-- PARTS OF THE EXERCISE --
1 – Using the forum thread, explain in one to three sentences why frugalist chose not to pursue the promotional points that seemed to be missing from the 12/15 statement.
2 – Please reproduce the forum thread between "## frugalist (Jan" and "my 12/15 statement.", inclusive, swapping "statement" for "bill".

Did you account for the "deductible"? The promo sent to me said I would get triple points on these types of purchases over $500 per month.

Bill J


----------



## frugalist (Dec 17, 2010)

WMJ_NJ said:


> frugalist said:
> 
> 
> > My first statement for this 3X promotion closed on 11/15 with a spend of about $1400. Those 1400 points posted to my AGR account within a couple of days. I just viewed my second statement which closed on 12/15 with a spend of about $1800. The statement shows the regular "Points Earned on Purchases" of 1800 plus "Promotional Points" of 2730. I'm sure the 2730 promotional points relate to the 3X promotion, but why only 2730 and not the full 2800 (2X my $1400 spend from the 11/15 statement)? It's only 70 points, so I'm not going to go through the hassle of fighting AGR for them. Maybe some of my purchases didn't qualify, but I can't imagine why.
> ...


My offer had no such deductible. It reads I'm "entitled to triple points for every eligible purchase." The small print doesn't define exactly what is eligible or ineligible other than to state that the offer applies to "net purchases," which I assume means purchases minus returns or credits. I went over my 11/15 statement looking for something unusual that might not qualify for the bonus. 70 bonus points equates to $35 in purchases. There are no charges in the area of $35 that are out of the ordinary. Who knows? But, like I said, no big deal. Looking at the big picture, this was a very worthwhile promotion.


----------



## WMJ_NJ (Dec 17, 2010)

frugalist said:


> WMJ_NJ said:
> 
> 
> > frugalist said:
> ...


You got a pretty good deal. My offer was triple points for gasoline, grocery and dining purchases over $500 a month.

Bill J


----------



## frugalist (Jan 25, 2011)

frugalist said:


> My first statement for this 3X promotion closed on 11/15 with a spend of about $1400. Those 1400 points posted to my AGR account within a couple of days. I just viewed my second statement which closed on 12/15 with a spend of about $1800. The statement shows the regular "Points Earned on Purchases" of 1800 plus "Promotional Points" of 2730. I'm sure the 2730 promotional points relate to the 3X promotion, but why only 2730 and not the full 2800 (2X my $1400 spend from the 11/15 statement)? It's only 70 points, so I'm not going to go through the hassle of fighting AGR for them. Maybe some of my purchases didn't qualify, but I can't imagine why.
> 
> I suspect that my statement closing on 1/15 will show about 3600 "Promotional Points" for the $1800 spend on my 12/15 statement.
> 
> So, it looks like I'll be getting about 6000 bonus points from this 2-month promotion in addition to the regular 3200 spending points. Our recent vacation to NYC helped boost that total. Not bad at all.


My 1/15 statement did indeed show the last 3600 Promotional Points I was expecting. Plus most (if not all) of the "missing" Promotional Points from the 12/15/10 statement. So, in the end, I picked up over 6000 extra AGR points from this promotion. The bonus points were posted on a one-cycle delay, but they all came well within the 6-8 week timeframe stated in the T&C. Not a bad deal.


----------

-- DATA PROVIDED --
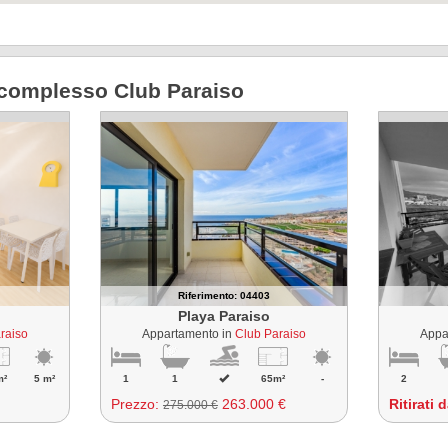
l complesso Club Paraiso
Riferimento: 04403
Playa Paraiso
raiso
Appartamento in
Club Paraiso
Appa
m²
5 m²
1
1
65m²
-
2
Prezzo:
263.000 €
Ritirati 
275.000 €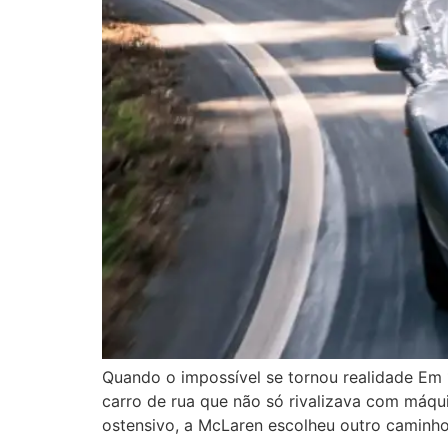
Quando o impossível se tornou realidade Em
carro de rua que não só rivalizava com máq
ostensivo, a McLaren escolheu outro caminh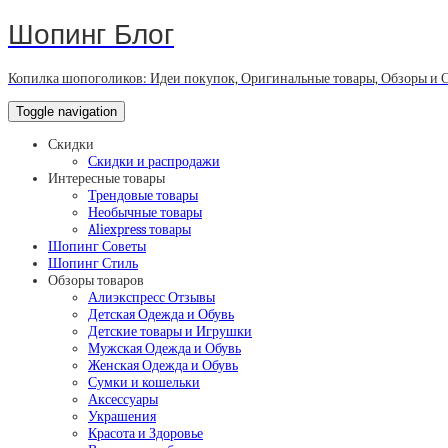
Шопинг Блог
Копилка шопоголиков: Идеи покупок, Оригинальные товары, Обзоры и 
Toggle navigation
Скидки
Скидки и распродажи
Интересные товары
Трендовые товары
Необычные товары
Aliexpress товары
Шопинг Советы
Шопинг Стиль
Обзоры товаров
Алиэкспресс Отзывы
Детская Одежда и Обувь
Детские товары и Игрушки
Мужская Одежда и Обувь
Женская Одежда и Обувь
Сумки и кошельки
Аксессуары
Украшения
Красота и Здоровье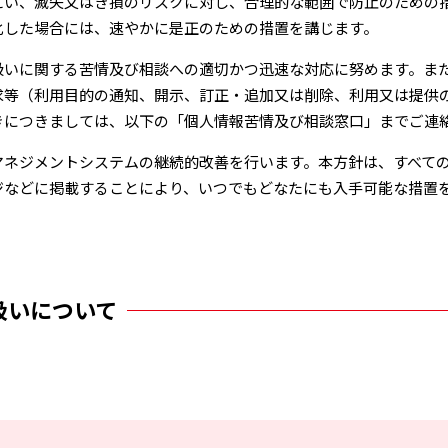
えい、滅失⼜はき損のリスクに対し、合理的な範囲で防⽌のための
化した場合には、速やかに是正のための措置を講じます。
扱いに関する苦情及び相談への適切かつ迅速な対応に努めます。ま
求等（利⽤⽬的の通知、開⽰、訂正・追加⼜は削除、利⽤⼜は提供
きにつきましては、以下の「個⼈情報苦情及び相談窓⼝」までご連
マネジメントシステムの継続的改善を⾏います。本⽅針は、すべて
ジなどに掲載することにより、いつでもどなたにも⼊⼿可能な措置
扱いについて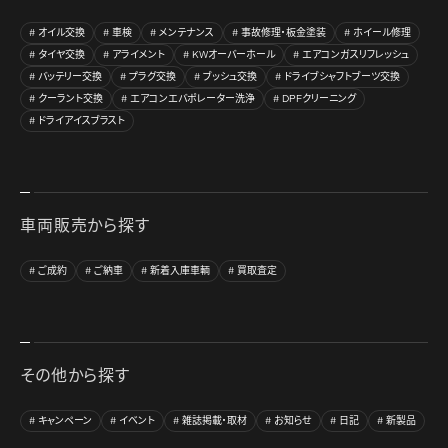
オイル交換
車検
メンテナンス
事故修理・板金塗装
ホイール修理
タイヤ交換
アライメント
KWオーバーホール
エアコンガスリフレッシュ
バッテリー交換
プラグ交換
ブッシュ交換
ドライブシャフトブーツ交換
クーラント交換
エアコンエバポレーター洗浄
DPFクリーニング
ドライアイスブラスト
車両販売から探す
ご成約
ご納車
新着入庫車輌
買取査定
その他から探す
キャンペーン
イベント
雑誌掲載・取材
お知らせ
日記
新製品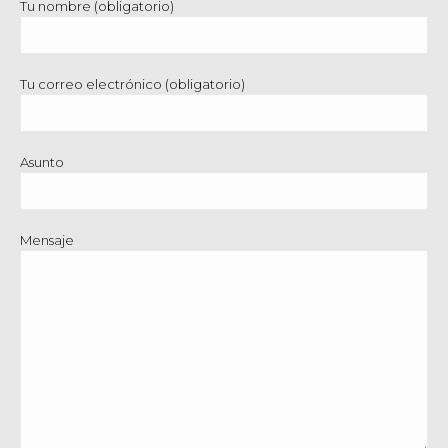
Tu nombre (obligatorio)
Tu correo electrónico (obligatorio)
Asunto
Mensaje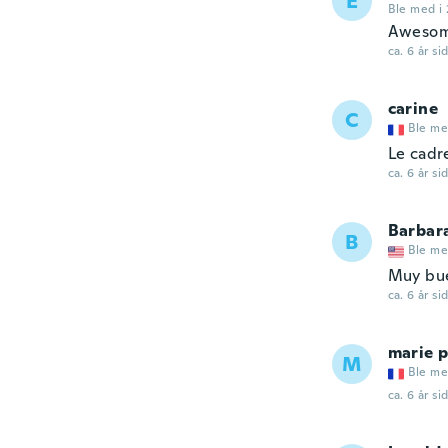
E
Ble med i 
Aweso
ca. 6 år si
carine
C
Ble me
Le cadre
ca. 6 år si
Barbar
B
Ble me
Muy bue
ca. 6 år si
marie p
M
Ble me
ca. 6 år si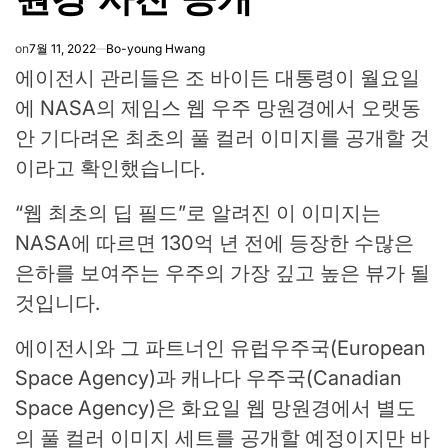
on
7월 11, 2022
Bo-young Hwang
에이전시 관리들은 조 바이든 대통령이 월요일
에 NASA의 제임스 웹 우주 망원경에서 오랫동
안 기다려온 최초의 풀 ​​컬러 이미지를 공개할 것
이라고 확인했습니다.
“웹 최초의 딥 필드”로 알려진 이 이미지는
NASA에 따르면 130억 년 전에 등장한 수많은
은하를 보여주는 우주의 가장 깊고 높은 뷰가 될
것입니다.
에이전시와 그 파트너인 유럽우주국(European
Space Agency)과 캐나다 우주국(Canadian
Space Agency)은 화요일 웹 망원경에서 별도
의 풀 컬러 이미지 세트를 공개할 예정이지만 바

==

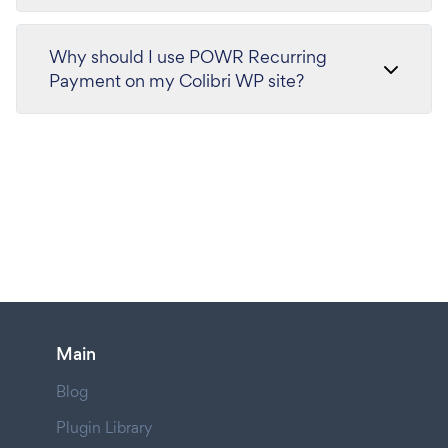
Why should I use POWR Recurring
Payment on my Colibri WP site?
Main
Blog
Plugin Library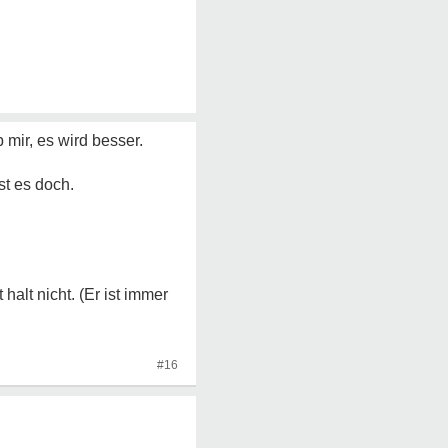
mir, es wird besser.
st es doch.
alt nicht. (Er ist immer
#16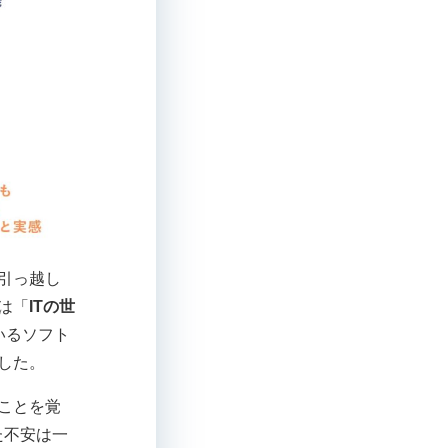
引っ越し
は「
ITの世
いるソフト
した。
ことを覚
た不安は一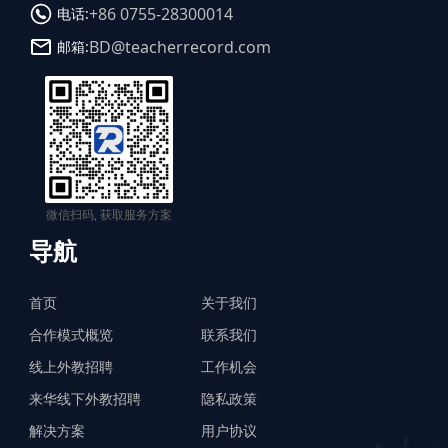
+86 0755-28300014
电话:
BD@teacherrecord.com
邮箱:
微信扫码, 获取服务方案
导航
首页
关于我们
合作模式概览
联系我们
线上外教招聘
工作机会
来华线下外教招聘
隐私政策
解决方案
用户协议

...

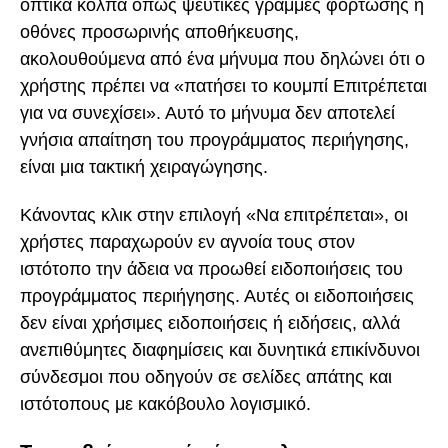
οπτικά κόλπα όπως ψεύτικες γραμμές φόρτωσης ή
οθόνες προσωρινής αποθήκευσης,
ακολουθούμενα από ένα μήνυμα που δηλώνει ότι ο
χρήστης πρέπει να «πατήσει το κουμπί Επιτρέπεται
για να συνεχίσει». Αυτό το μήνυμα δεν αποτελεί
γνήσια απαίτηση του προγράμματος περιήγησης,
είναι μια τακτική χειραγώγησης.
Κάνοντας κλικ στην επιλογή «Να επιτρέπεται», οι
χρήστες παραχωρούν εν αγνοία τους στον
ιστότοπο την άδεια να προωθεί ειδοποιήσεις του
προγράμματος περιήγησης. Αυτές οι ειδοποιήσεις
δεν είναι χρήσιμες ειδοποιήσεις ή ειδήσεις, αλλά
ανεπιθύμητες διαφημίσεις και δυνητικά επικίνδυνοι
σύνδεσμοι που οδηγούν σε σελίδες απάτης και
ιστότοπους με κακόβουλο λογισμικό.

-- ANSWERS --
1 – frugalist decided against chasing the missing points because only 70 points were involved. That was too small an amount to justify the hassle of fighting AGR for them, and frugalist called it "no big deal."

2 –
## frugalist (Jan 25, 2011)

frugalist said:


> My first bill for this 3X promotion closed on 11/15 with a spend of about $1400. Those 1400 points posted to my AGR account within a couple of days. I just viewed my second bill which closed on 12/15 with a spend of about $1800. The bill shows the regular "Points Earned on Purchases" of 1800 plus "Promotional Points" of 2730. I'm sure the 2730 promotional points relate to the 3X promotion, but why only 2730 and not the full 2800 (2X my $1400 spend from the 11/15 bill)? It's only 70 points, so I'm not going to go through the hassle of fighting AGR for them. Maybe some of my purchases didn't qualify, but I can't imagine why.
> 
> I suspect that my bill closing on 1/15 will show about 3600 "Promotional Points" for the $1800 spend on my 12/15 bill.